• What is expected
Write out exactly the lines below that run from the one containing "[247,343,295,360] 重点， ->" through the one containing "[80,200,156,213] certificate, ->", both included, with no other lines.
BEGIN Records supplied
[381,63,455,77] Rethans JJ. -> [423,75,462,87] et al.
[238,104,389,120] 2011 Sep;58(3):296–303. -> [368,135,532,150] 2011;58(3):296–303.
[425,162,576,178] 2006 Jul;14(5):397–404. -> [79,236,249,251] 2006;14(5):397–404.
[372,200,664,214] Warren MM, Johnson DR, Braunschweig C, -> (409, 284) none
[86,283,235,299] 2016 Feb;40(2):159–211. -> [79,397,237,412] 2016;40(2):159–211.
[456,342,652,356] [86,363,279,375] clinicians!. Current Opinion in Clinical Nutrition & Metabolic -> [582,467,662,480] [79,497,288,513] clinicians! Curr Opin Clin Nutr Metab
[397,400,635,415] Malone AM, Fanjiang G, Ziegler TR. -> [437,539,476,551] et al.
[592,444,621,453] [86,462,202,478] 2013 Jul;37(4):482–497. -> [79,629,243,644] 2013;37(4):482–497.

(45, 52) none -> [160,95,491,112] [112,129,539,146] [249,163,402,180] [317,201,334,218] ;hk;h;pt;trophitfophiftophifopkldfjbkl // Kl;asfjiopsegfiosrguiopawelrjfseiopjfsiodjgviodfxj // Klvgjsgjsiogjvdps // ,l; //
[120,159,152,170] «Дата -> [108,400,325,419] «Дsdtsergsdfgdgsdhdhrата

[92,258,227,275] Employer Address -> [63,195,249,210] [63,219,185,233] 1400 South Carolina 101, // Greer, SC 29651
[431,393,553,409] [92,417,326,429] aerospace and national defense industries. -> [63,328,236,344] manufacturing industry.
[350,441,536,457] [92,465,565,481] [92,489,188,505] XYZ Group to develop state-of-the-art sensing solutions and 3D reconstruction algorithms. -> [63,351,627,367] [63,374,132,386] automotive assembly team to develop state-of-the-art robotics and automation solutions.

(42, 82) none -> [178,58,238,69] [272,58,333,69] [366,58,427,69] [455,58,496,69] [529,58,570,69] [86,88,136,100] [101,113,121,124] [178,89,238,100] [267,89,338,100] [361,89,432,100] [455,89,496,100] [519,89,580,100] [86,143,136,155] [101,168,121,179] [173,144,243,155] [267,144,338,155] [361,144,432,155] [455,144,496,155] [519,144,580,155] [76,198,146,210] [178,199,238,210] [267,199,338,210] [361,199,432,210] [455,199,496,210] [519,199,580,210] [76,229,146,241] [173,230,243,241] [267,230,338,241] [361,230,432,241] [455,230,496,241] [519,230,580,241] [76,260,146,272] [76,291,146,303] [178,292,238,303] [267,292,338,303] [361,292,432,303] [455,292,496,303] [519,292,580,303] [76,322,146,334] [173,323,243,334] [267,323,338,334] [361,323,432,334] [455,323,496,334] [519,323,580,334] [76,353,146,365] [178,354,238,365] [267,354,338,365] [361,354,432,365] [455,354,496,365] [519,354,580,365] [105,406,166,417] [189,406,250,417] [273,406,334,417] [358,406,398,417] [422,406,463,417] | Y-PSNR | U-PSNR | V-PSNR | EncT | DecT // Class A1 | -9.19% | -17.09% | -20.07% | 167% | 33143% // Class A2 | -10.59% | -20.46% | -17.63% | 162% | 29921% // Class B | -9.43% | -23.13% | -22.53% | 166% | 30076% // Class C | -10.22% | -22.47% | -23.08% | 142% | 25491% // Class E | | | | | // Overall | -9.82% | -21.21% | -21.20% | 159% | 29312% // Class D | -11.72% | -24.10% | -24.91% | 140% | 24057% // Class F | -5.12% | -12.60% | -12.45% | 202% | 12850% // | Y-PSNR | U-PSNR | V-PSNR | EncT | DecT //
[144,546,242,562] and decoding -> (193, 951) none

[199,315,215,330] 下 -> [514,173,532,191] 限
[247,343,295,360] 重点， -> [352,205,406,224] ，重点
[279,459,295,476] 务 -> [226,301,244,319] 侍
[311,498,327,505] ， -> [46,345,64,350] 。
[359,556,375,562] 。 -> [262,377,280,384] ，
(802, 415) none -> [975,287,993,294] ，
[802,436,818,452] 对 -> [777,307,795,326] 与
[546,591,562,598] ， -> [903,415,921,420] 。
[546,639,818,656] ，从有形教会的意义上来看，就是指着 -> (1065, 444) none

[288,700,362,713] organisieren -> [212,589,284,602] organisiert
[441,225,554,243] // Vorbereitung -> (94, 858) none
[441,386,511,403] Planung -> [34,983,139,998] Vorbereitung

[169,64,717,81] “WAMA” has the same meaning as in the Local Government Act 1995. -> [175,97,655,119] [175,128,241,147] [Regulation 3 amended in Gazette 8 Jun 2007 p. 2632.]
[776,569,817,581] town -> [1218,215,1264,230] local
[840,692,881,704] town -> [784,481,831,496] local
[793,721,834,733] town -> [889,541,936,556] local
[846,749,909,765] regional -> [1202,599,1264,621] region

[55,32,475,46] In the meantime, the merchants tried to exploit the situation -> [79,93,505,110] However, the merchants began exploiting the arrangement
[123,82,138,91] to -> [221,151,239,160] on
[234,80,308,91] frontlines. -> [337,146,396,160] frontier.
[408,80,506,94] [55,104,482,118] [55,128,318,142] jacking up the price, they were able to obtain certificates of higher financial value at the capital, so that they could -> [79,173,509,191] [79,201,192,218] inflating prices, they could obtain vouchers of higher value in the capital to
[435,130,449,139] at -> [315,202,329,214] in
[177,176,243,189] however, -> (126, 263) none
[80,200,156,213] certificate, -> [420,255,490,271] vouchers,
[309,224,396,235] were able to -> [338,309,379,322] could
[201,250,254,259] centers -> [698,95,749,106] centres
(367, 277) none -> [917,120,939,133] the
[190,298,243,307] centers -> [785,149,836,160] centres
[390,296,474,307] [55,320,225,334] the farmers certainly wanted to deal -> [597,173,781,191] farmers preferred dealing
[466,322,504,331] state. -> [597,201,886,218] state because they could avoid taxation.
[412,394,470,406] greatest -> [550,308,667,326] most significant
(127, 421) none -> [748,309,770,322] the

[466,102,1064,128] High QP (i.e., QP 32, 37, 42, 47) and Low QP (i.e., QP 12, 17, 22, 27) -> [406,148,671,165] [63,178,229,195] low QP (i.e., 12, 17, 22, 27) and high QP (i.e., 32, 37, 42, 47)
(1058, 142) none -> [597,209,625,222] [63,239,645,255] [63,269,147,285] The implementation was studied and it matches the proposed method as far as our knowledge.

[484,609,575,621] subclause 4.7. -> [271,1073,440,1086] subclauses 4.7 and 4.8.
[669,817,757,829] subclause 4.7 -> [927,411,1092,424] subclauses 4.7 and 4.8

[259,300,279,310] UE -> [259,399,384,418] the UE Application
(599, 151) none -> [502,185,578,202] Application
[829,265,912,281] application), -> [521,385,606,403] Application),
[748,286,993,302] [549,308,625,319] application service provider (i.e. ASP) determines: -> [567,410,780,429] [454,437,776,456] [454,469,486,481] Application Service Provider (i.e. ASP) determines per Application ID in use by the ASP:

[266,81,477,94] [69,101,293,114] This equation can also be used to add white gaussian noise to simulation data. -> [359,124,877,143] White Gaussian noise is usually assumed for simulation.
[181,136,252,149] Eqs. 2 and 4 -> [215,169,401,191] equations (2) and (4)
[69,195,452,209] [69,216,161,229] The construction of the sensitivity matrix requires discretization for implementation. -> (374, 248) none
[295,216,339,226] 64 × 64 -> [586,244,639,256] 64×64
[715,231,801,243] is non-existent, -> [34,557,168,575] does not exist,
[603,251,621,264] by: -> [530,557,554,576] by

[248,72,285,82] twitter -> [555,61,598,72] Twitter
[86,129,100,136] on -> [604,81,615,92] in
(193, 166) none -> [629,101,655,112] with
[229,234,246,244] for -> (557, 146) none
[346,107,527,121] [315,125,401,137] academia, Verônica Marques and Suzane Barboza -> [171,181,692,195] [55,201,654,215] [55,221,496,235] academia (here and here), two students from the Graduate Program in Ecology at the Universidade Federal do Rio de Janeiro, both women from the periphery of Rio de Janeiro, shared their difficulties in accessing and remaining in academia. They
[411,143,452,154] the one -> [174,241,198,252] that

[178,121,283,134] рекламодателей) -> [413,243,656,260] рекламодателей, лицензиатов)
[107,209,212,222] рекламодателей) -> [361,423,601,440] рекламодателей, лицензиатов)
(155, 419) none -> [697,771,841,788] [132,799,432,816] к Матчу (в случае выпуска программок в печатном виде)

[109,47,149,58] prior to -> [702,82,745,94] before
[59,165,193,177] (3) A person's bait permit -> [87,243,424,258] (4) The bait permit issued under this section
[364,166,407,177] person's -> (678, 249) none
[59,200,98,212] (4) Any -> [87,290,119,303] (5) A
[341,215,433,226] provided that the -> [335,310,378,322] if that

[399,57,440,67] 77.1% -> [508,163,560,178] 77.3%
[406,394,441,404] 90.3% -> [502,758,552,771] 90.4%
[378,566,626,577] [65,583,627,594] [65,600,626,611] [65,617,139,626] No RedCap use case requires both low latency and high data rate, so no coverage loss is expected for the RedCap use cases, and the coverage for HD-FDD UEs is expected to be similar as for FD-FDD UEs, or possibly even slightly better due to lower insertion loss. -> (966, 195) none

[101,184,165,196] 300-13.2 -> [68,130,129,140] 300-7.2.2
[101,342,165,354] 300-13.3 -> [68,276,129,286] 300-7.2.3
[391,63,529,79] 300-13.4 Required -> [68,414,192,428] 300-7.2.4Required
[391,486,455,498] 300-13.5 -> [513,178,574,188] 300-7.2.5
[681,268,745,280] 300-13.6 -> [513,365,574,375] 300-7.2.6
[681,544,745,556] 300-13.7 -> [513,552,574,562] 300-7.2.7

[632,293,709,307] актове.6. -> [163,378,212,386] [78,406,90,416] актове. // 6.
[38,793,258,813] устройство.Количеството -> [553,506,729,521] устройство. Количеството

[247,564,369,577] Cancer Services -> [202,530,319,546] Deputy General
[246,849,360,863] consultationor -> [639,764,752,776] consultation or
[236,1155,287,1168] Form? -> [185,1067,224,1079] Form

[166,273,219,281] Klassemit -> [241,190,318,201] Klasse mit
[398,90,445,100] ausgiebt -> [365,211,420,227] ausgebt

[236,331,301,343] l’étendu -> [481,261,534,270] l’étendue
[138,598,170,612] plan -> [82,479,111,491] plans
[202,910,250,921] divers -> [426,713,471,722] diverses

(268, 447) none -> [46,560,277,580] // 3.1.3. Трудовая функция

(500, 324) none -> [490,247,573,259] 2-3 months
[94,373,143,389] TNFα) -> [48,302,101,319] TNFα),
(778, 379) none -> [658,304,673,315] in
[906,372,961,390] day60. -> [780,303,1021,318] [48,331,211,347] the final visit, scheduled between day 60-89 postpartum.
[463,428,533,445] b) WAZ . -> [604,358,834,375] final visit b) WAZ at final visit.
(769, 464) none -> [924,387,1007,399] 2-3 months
END Records supplied
• Task answer
[247,343,295,360] 重点， -> [352,205,406,224] ，重点
[279,459,295,476] 务 -> [226,301,244,319] 侍
[311,498,327,505] ， -> [46,345,64,350] 。
[359,556,375,562] 。 -> [262,377,280,384] ，
(802, 415) none -> [975,287,993,294] ，
[802,436,818,452] 对 -> [777,307,795,326] 与
[546,591,562,598] ， -> [903,415,921,420] 。
[546,639,818,656] ，从有形教会的意义上来看，就是指着 -> (1065, 444) none

[288,700,362,713] organisieren -> [212,589,284,602] organisiert
[441,225,554,243] // Vorbereitung -> (94, 858) none
[441,386,511,403] Planung -> [34,983,139,998] Vorbereitung

[169,64,717,81] “WAMA” has the same meaning as in the Local Government Act 1995. -> [175,97,655,119] [175,128,241,147] [Regulation 3 amended in Gazette 8 Jun 2007 p. 2632.]
[776,569,817,581] town -> [1218,215,1264,230] local
[840,692,881,704] town -> [784,481,831,496] local
[793,721,834,733] town -> [889,541,936,556] local
[846,749,909,765] regional -> [1202,599,1264,621] region

[55,32,475,46] In the meantime, the merchants tried to exploit the situation -> [79,93,505,110] However, the merchants began exploiting the arrangement
[123,82,138,91] to -> [221,151,239,160] on
[234,80,308,91] frontlines. -> [337,146,396,160] frontier.
[408,80,506,94] [55,104,482,118] [55,128,318,142] jacking up the price, they were able to obtain certificates of higher financial value at the capital, so that they could -> [79,173,509,191] [79,201,192,218] inflating prices, they could obtain vouchers of higher value in the capital to
[435,130,449,139] at -> [315,202,329,214] in
[177,176,243,189] however, -> (126, 263) none
[80,200,156,213] certificate, -> [420,255,490,271] vouchers,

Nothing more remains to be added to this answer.